コドモンテ SakuraEdu

コドモンテはモンテッソーリ幼児教育に基づいた親子のワークショップです

モンテッソーリ教師資格者によるワークショップ

05月

花で色水作り

色水つくり
<色水づくりの道具:プラスティックのナイフ、深めの容器、まないた代わりのフタ、排水口ネット>

ツツジが咲くと、思い出すことがあります。
私は、2歳の次子を連れて、近所の幼稚園プレクラスを見学しました。お天気の良い、その日。
園庭の見学をすすめられ、とても「野性的」な園庭に向かいました。
広場を過ぎ、何やら真剣に子ども達が、遊んでいる一角へ進みました。その時、違和感を感じたのです。
そう、子ども達が騒がしくないのです!
子ども達は、真剣に、さも大切そうに、瞳をキラキラ輝かせながら、摘んだ花びらをちぎり、陶器の鉢にいれ、すりこぎで夢中につぶしていたのです。

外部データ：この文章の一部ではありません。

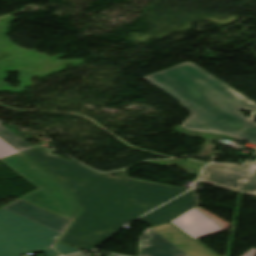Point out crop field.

その瞬間、私自身が数十年前に、花で色水を作っていた光景がグルグルめぐりました。
ピンクの色水が染み出す感触・・・それを大事にビンに入れたり、ままごとに使ったりして。すると、どんどん記憶がよみがえりました。
枯れ葉のベッド、蛙のたまごをすくった感触、昆虫ケースをバッタで埋め尽くしたこと、珍しい虫を手に隠して学校に持って行ったり、泥に水を混ぜてセメントごっこ、雑草の花束、なめくじに塩をかけ、ツツジの蜜を吸って歩く・・・とにかく毎日がエンターテイメント!=「ぐっちゃ、ぐちゃ!」
好きなだけ創造できる遊びに、心を躍らせる毎日でした。
不思議なことに「思い出した!」その感覚を、今なお明確に振り返ることができます。

たぶんその頃、新米ママとして奮闘していて、「きちんとしなくちゃ!」「しっかり教育しなくちゃ!」と、気を張っていた時期ゆえの、衝撃だったのでしょう。
花びらをつぶす、子ども達の顔が、私に語りかけたこと・・・「何に、こだわっているの?」

教育的な玩具や、ガラクタのない空間は、大人にとって心地が良いものです。でも「こだわっていたのは?」と自分に問いかけた時、子ども達がいつも、夢中になって遊ぶ物が見えてきました。
お菓子の箱、プリンのカップ、新聞紙、枯れ葉、小麦粉粘土、砂や泥、ペットボトル、チラシ、密閉容器、ティッシュ、牛乳パック、曲がるストロー、缶、セミの抜けがら、石など。

「子どもは実体験の中で、動きながら学ぶ。」100年以上前の、モンテッソーリ教育の礎にも書かれています。